In fact, the (a) analogy is the one people would think of. The decree to go to the store is logically subsequent to the decree to medicate one's family, as it is the instrumental means whereby the end is carried out. First I think, "Boy I wish my family were well," and then I think, "I'll buy them some drugs at the pharmacy."
Dan continued: "As for a Scriptural basis, I would point to Christ’s intercession. It’s based on Christ’s death (John 17:4), but not the same as Christ’s death. Both Christ’s death and His intercession are necessary for justification (Romans 8:34). So it seems Christ’s death is an intermediate part of Christ’s overall work in salvation; although it’s the basis for salvation. Hence, God’s intention in decreeing Christ’s death was immediately to provide for salvation and ultimately to save."I answer: I don't follow Dan's argument here at all. I understand how one might argue that Christ's intercession is necessary for justification, and how one might therefore argue that Christ's death itself was a part of the overall work in salvation. I think such an argument would have problems if we turned to Hebrews, but even if it did not (and I'd rather not head down that rabbit trail) I don't see how that would help Dan out. In fact, it would seem to make his problem worse! The less that the death of Christ becomes in actually saving people, the less sense it makes for God to decree Christ's death without having the ultimate end in mind.

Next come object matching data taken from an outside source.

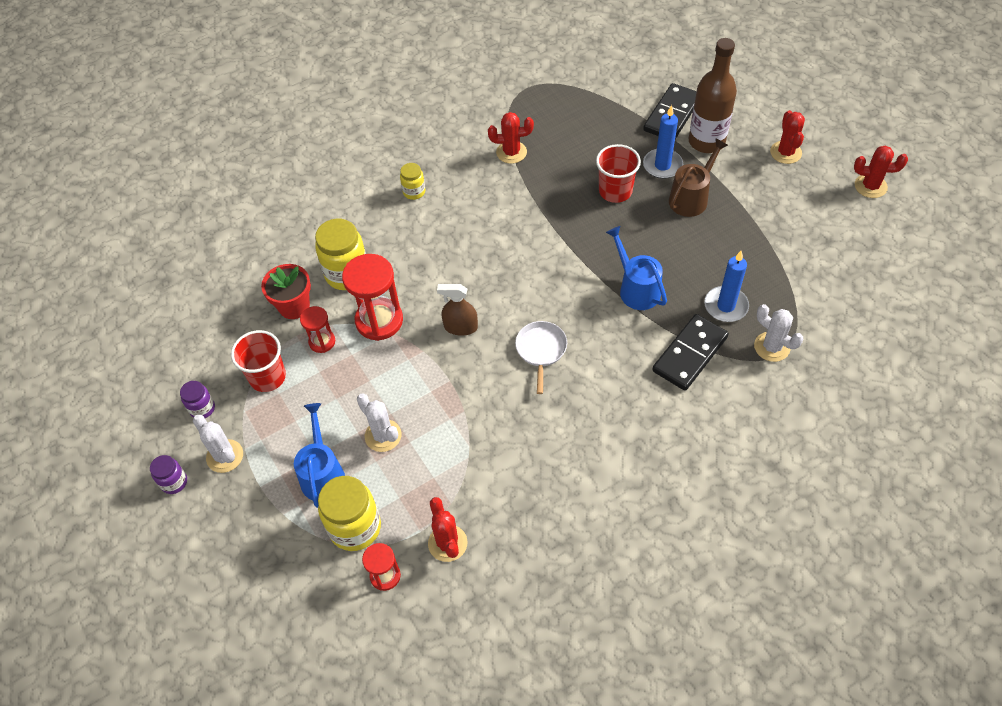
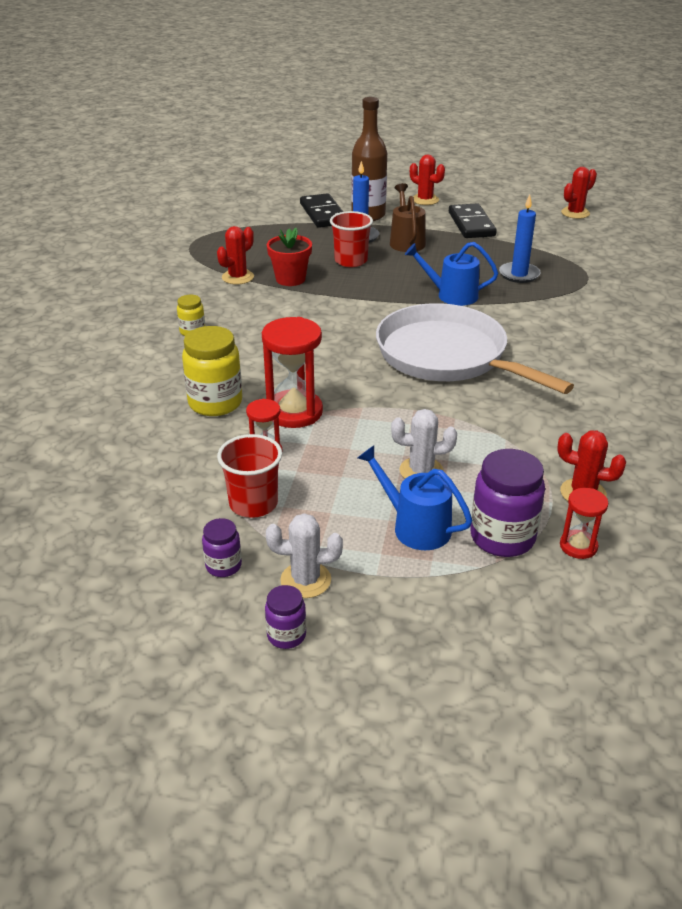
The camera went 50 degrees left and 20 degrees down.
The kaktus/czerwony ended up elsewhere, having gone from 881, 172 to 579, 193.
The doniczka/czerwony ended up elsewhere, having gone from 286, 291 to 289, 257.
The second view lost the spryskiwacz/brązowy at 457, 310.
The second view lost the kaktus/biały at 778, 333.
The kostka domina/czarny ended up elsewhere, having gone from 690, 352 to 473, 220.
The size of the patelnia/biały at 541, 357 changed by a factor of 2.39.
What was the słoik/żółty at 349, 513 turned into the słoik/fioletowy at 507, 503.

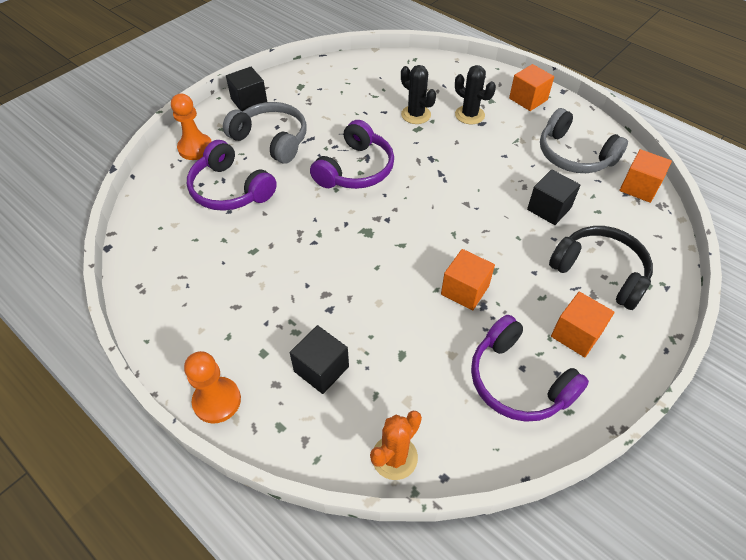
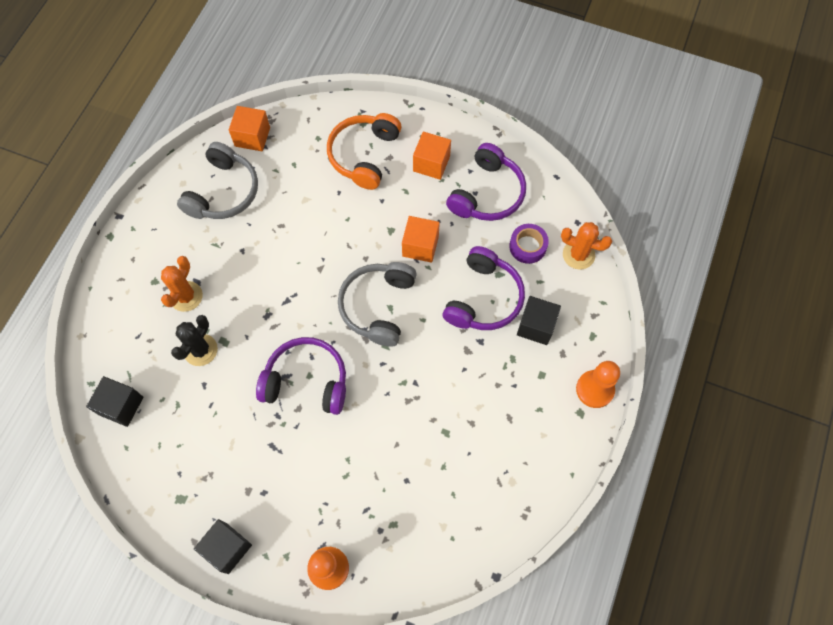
The camera went 110 degrees left and 15 degrees up.
The second view lost the sześcian/pomarańczowy at 531, 87.
What was the kaktus/czarny at 475, 94 turned into the kaktus/pomarańczowy at 182, 284.
The słuchawki/szary ended up elsewhere, having gone from 264, 133 to 377, 304.
The słuchawki/fioletowy ended up elsewhere, having gone from 232, 175 to 484, 288.
The sześcian/czarny ended up elsewhere, having gone from 553, 197 to 114, 401.
What was the słuchawki/czarny at 601, 268 turned into the słuchawki/pomarańczowy at 364, 151.
The second view gained the taśma klejąca/fioletowy at 529, 244.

I had also written: the second decree [the decree to save anyone who believes] still seems counter to the first decree by providing a barrier to the savability of men
Dan responded: "I don’t think it should be called a barrier. In the medicine example above, would anyone say that my coming home from the store with medicine and calling out to my family, “if you want some, come and get it” a barrier to their feeling better?"I answer: It would, if your medicine was an adrenaline shot and your family were sick from an overdose. It would be a practically insurmountable barrier in that instance. It is a barrier here also, and an insurmountable one too unless there is a decree to give grace (which there isn't yet, in the Arminian order). And unless that grace is irresistible (which it isn't in the Arminian system) again there is a barrier, however small it may be even after the further decree to give "prevenient grace."
Dan continued: "Hum… Perhaps you were addressing a difference sense for “savable” than the one I intended. Does my response above help with this as well?"I'm not sure. It doesn't appear (to me) to address the inherent conflict in the Arminian order of decrees, which is the fundamental problem that seems to prevent it from being a reasonably acceptable position.